Given passage:

=== Begin Enclosure ===

The European consortium HYBRIDS consists of a wide-ranging group of participants from industry and academia, and it’s funded with 2.9 million euros by EU’s Horizon Europe research and innovation programme. As countries’ parliaments and governments are becoming aware of the need for a global strategy against disinformation, the project will focus on automatic detection of misinformation, which in itself is an extremely complex task that requires deep semantic knowledge and different inference and reasoning mechanisms based on natural language.


In this context, the European Union (EU) and UK Research and Innovation (UKRI) have just given its support to a new transnational research project whose scientific aim will be to design and develop new automatic tools to counter the threat of misinformation, based on natural language processing (NLP) and Artificial Intelligence (AI).

HYBRIDS will develop different Deep Learning techniques based of an exhaustive analysis of public discourse about crucial global issues, such as health, climate crisis, European scepticism or immigration, which will take into account both traditional media and content published through social networks.

HYBRIDS consists of a multidisciplinary research team, capable of transferring the knowledge acquired in the human and social sciences to the technological tools of Natural Language Processing (NLP) and Deep Learning (DL) algorithms.

Pablo Gamallo, an expert in computational linguistics heading the project from the leading institution in Spain (CiTIUS – Research Centre on Intelligent Technologies of the University of Santiago de Compostela), states that “the ultimate goal is to generate new neuro-symbolic interpretation systems, something that we know as ‘hybrid intelligence”. “The idea of hybrid intelligence consists of combining the high computational capacities of recent neural algorithms with symbolic representations that model human knowledge, thus paving the way to overcome the shortcomings of current artificial intelligence methods.”.

=== End Enclosure ===

Your instructions: Name every crucial global issue that the HYBRIDS passage says will be covered by the analysis of public discourse.

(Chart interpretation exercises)
=== Begin Enclosure ===

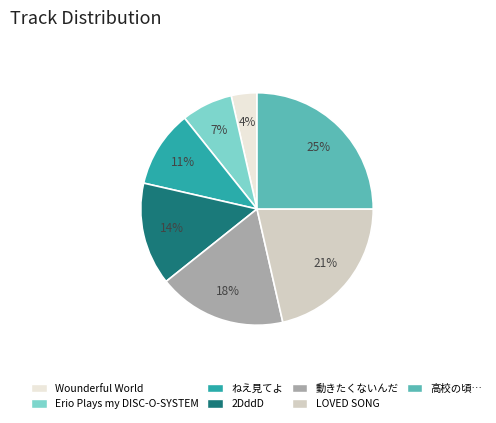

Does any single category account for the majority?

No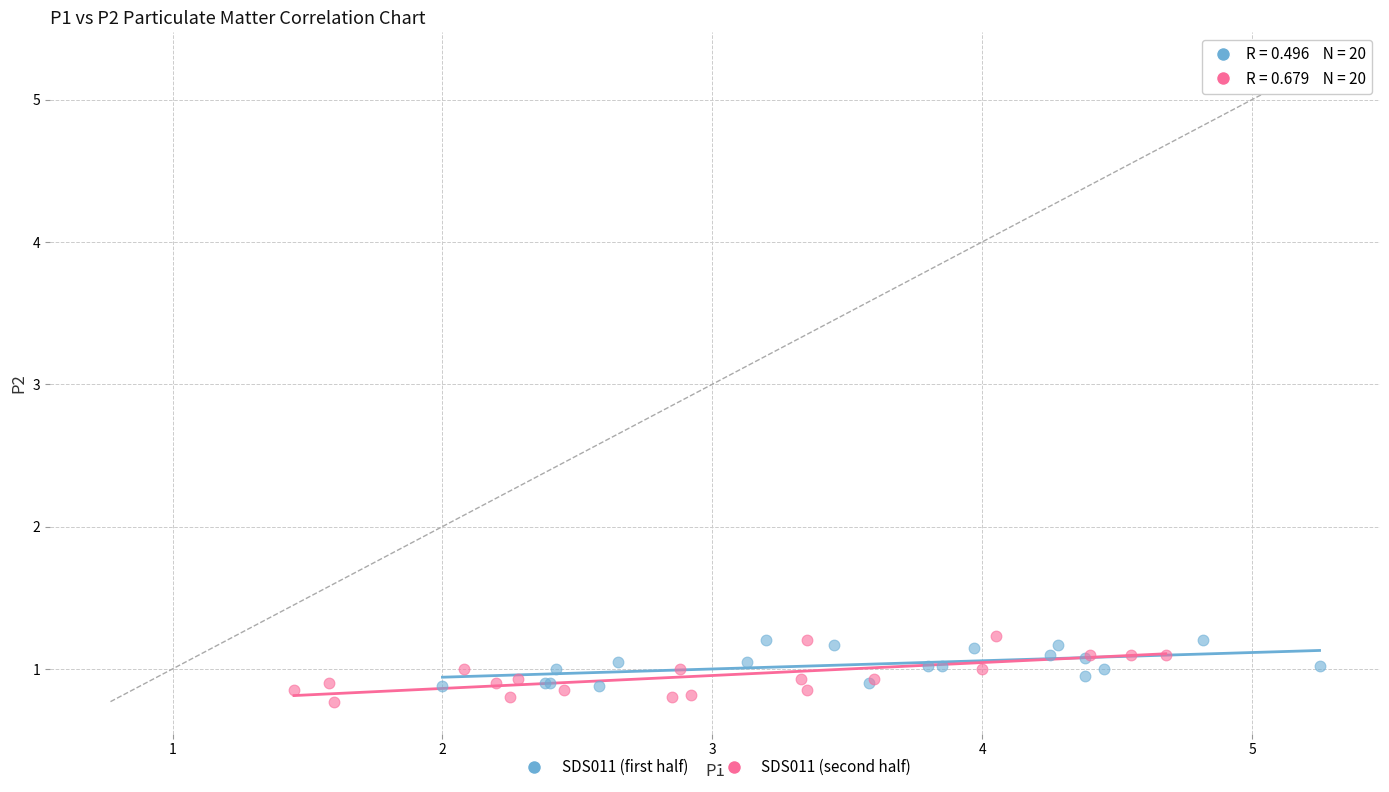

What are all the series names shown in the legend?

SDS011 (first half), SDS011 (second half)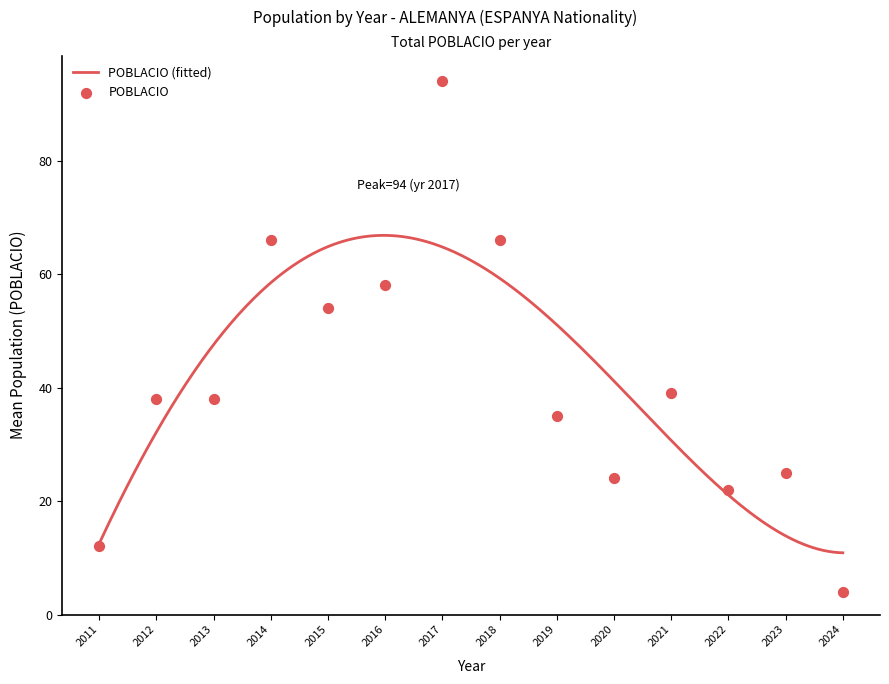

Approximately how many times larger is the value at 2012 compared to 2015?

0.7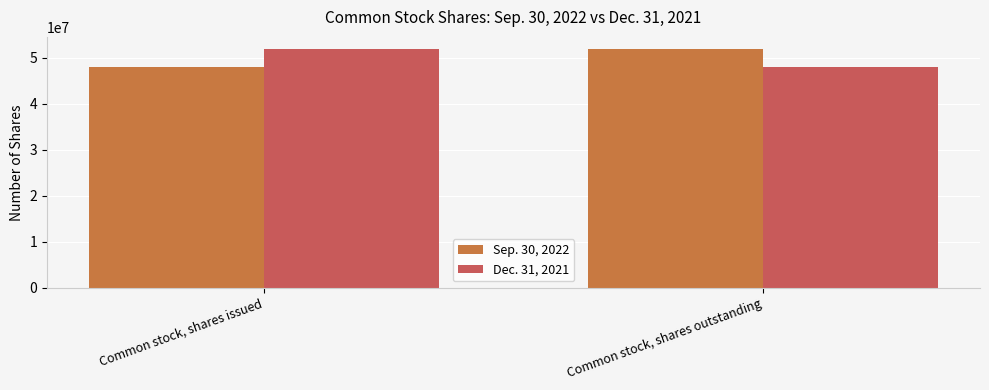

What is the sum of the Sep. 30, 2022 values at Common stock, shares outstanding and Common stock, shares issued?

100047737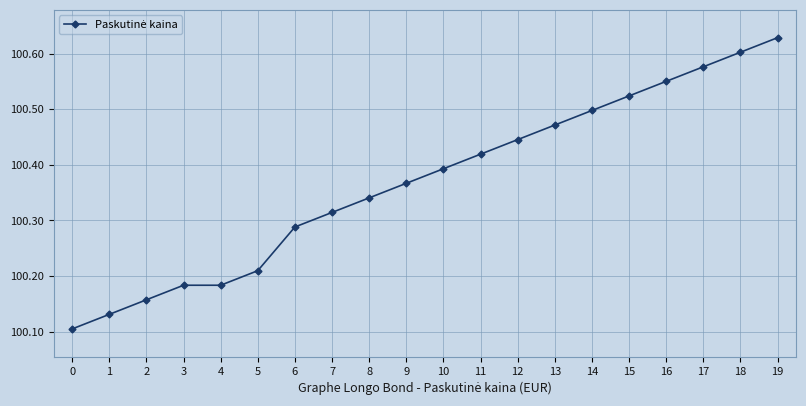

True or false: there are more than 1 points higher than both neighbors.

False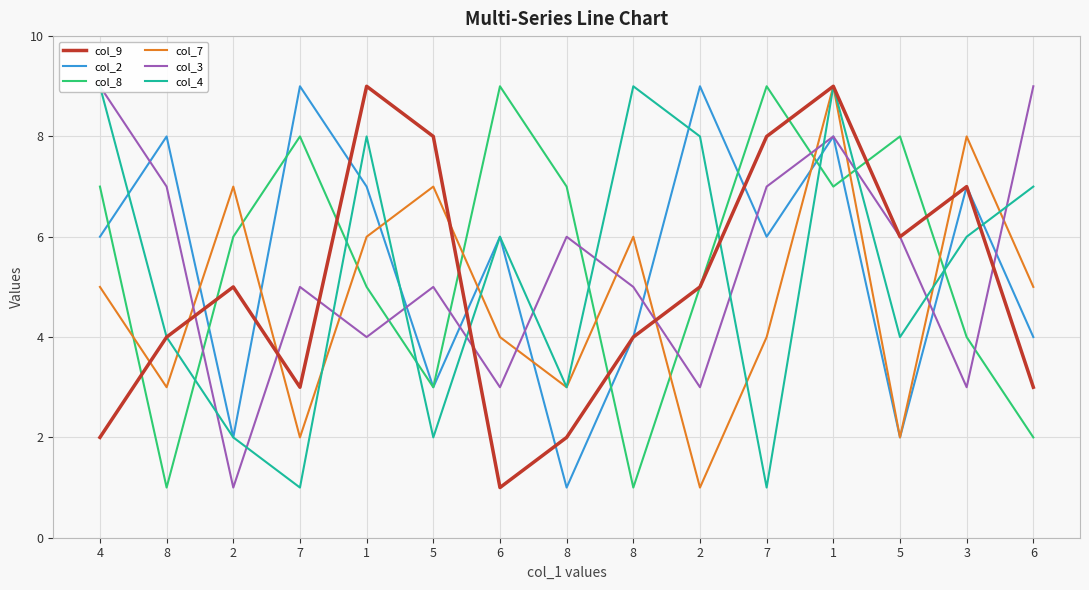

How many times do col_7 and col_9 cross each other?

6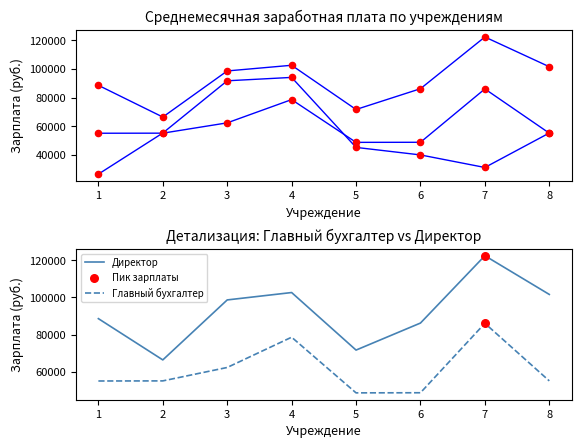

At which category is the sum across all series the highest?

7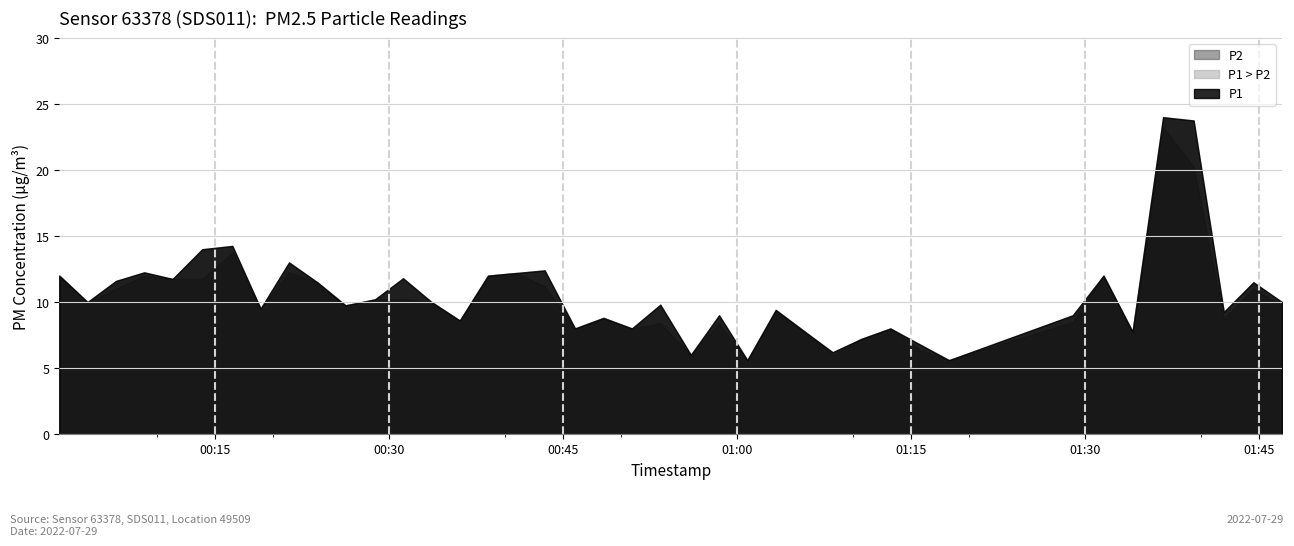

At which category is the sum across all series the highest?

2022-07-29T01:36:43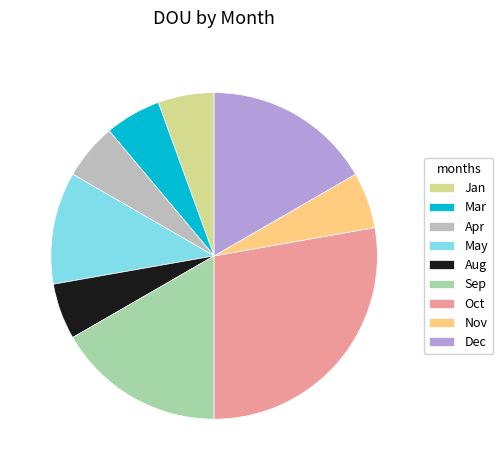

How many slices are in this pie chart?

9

=== End Enclosure ===

Output of the task: Health, climate crisis, European scepticism, and immigration.